BRIEF:
Scan the records for "depth" and copy each line that contains it.

** Opening INFORMATION GIVEN block **

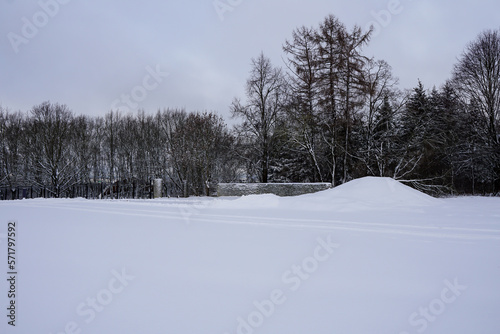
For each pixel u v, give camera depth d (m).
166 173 44.97
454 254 6.11
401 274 4.92
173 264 5.45
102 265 5.39
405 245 6.87
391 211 12.84
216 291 4.24
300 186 22.34
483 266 5.33
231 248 6.61
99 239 7.55
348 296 4.07
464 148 32.59
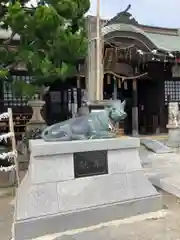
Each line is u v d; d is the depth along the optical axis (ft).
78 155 13.78
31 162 13.43
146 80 52.75
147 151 34.45
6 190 18.71
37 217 12.30
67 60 19.60
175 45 49.67
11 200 16.75
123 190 14.29
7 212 14.88
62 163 13.48
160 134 48.98
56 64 19.43
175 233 12.15
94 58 17.61
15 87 20.04
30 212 12.35
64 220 12.69
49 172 13.19
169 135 38.47
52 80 20.70
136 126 47.80
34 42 17.94
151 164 26.94
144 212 14.44
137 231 12.44
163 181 20.45
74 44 17.98
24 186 14.23
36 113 30.63
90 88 17.66
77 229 12.89
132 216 14.16
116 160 14.64
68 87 44.47
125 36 37.50
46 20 15.43
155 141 37.86
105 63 37.86
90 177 13.92
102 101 15.96
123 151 14.88
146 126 53.88
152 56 41.78
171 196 17.15
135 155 15.23
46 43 17.90
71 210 12.89
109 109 15.64
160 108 50.88
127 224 13.23
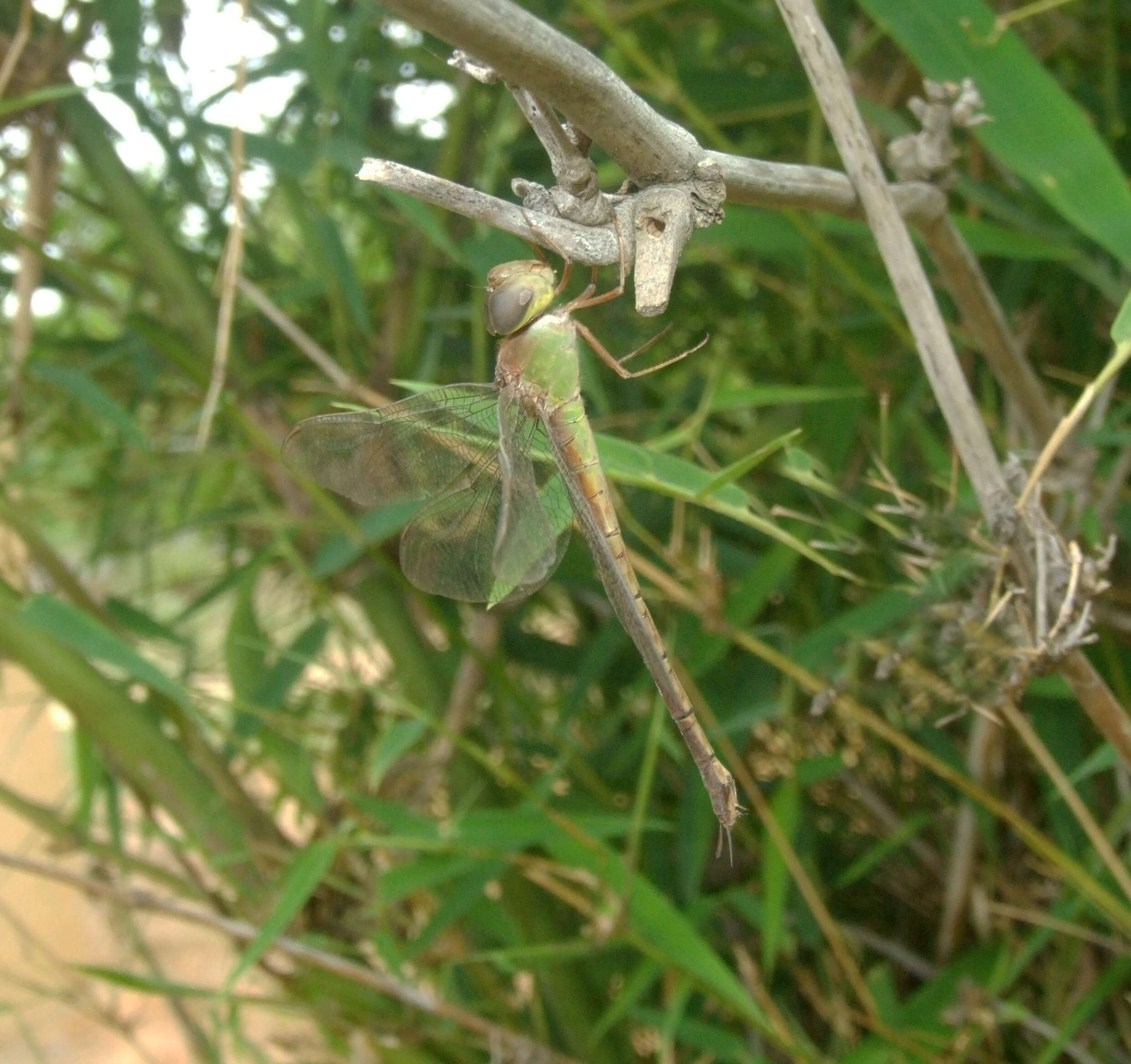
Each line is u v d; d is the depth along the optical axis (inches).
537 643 11.7
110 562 12.9
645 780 9.5
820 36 7.6
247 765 11.0
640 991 9.7
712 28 12.0
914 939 11.0
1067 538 8.9
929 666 8.9
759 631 10.5
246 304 11.5
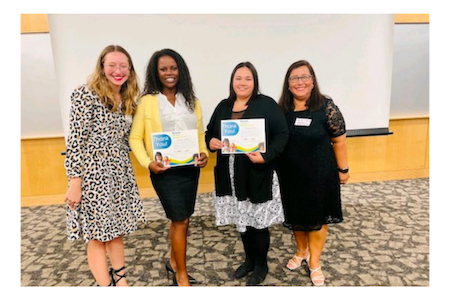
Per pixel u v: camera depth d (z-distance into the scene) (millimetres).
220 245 2357
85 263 2176
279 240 2412
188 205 1694
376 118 3221
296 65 1622
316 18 2867
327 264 2072
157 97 1602
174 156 1631
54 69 2939
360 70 3059
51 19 2594
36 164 3143
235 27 2795
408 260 2100
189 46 2785
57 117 3061
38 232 2635
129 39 2705
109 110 1464
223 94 2912
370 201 3078
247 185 1688
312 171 1670
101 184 1470
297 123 1658
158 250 2318
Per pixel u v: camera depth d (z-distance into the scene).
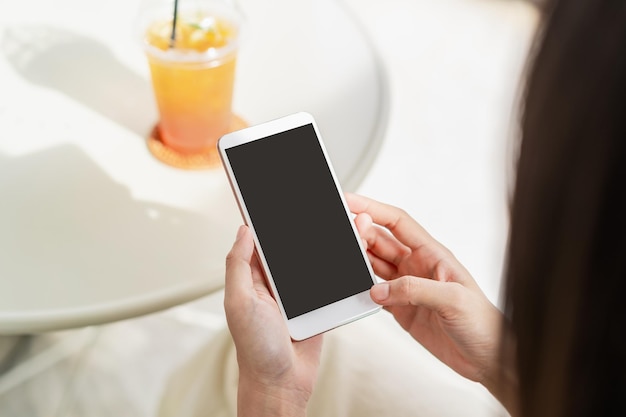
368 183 1.55
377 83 1.16
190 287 0.88
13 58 1.13
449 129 1.70
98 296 0.87
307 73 1.17
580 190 0.29
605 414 0.35
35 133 1.05
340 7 1.27
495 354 0.83
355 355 0.95
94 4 1.22
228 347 0.99
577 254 0.30
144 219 0.96
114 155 1.04
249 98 1.14
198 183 1.02
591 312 0.31
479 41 1.95
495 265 1.40
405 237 0.92
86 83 1.12
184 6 1.00
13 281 0.87
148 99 1.12
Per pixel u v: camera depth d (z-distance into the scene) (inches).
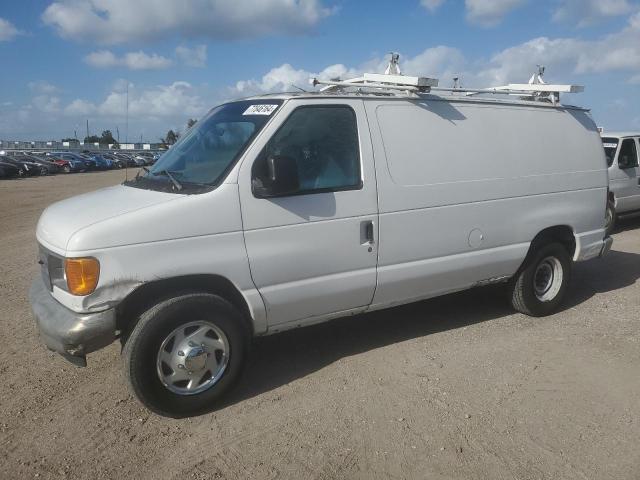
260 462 129.7
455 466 126.8
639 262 316.8
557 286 225.0
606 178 236.8
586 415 147.6
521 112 209.5
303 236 159.3
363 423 145.1
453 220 187.8
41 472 127.0
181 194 149.6
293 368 178.5
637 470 124.4
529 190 207.6
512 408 151.5
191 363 145.9
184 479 124.0
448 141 187.6
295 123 161.0
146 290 145.9
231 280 151.1
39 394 163.6
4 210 706.8
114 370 178.7
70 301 139.6
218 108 187.0
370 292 174.7
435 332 207.2
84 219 143.0
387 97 178.1
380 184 171.6
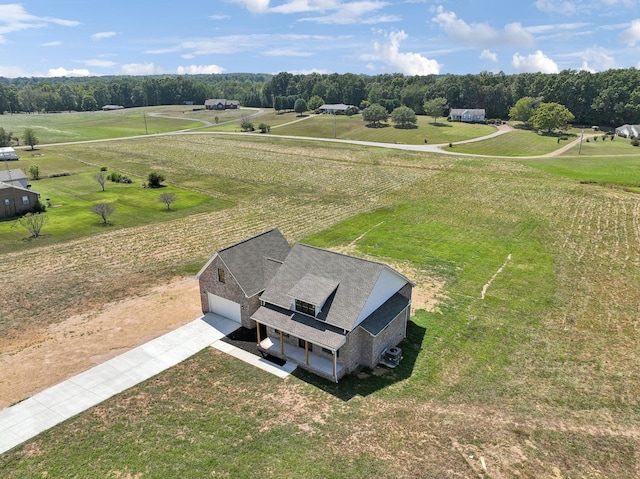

** Closing INFORMATION GIVEN block **

RESPONSE FOR THIS EXERCISE:
For each pixel u v, give camera depth d (m).
Each line is u v d; d is the depth along the optical axis (ft).
Each line is u v d; d is the depth along the optical axis (inches).
Per pixel u v: camera depth d (z-distance into the scene) (millimetres).
Per pixel u v: camera depth d (z-distance into the scene).
Per pixel u v: camera depth d (z-distance into the scene) (inches).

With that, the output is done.